◆ What you have to do ◆
In the entries below, find the line with "határtalanok legyenek!" and the line with "Bison Futé : un"; give again those lines and every line between them, exactly.

◆ Source material ◆

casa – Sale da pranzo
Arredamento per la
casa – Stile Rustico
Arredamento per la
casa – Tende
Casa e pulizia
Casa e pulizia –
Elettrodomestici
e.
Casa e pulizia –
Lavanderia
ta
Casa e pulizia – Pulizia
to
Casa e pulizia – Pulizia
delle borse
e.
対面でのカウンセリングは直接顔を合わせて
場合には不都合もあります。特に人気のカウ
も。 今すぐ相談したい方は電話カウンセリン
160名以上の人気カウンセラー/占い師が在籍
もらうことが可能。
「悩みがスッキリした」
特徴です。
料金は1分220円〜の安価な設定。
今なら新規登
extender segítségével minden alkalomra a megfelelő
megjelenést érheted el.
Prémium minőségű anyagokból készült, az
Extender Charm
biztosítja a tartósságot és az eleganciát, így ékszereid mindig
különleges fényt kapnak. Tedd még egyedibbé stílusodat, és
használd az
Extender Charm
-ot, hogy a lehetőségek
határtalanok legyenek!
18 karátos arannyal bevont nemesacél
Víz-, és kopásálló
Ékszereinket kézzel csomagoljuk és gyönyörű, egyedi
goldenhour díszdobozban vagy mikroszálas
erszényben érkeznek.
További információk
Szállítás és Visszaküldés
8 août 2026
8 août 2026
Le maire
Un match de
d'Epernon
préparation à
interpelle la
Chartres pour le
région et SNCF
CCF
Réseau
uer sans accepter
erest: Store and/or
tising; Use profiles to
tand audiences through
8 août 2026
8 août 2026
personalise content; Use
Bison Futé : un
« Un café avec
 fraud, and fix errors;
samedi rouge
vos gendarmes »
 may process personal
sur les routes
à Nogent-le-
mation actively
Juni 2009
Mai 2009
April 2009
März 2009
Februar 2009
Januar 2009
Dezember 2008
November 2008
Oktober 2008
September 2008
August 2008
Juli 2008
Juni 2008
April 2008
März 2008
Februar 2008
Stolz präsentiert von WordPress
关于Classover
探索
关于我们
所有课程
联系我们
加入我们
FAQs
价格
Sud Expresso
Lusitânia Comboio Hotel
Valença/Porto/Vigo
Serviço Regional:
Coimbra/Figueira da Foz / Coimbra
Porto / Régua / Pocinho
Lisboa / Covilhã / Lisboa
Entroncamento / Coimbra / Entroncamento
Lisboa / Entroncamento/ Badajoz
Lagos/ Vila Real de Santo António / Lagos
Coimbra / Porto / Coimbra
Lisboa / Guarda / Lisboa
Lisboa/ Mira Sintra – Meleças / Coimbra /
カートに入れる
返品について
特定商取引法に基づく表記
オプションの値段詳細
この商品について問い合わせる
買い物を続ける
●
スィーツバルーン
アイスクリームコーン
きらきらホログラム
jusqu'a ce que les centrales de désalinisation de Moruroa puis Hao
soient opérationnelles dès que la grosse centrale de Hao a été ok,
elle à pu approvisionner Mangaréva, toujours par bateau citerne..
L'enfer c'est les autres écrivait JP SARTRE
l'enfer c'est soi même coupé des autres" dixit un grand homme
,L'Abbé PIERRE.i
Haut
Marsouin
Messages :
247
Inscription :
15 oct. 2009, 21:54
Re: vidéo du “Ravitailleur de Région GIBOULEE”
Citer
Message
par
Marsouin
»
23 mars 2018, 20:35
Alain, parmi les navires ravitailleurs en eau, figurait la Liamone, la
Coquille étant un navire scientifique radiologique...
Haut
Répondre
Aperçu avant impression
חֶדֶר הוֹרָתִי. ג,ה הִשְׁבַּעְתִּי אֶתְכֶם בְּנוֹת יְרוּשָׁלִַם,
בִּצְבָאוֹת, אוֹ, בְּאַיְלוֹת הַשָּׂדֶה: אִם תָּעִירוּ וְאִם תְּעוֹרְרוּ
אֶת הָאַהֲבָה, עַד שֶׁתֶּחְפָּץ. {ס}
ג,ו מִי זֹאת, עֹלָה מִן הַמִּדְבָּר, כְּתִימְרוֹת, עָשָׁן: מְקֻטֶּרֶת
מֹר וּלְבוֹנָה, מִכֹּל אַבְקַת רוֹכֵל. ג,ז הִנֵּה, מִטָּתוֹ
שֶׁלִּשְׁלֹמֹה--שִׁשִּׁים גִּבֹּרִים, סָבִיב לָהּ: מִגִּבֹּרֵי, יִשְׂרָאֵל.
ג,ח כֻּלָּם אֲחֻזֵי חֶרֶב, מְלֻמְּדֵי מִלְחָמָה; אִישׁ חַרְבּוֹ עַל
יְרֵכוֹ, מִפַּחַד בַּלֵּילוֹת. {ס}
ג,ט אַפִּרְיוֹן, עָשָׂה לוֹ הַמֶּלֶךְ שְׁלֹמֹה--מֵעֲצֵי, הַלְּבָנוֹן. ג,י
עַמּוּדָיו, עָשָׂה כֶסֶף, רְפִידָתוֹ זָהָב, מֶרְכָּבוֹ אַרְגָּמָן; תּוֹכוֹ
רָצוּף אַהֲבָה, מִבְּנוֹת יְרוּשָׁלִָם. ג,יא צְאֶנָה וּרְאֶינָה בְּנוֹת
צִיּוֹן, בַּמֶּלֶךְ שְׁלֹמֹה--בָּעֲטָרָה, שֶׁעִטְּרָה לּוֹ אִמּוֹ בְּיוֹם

◆ Solution below ◆
határtalanok legyenek!
18 karátos arannyal bevont nemesacél
Víz-, és kopásálló
Ékszereinket kézzel csomagoljuk és gyönyörű, egyedi
goldenhour díszdobozban vagy mikroszálas
erszényben érkeznek.
További információk
Szállítás és Visszaküldés
8 août 2026
8 août 2026
Le maire
Un match de
d'Epernon
préparation à
interpelle la
Chartres pour le
région et SNCF
CCF
Réseau
uer sans accepter
erest: Store and/or
tising; Use profiles to
tand audiences through
8 août 2026
8 août 2026
personalise content; Use
Bison Futé : un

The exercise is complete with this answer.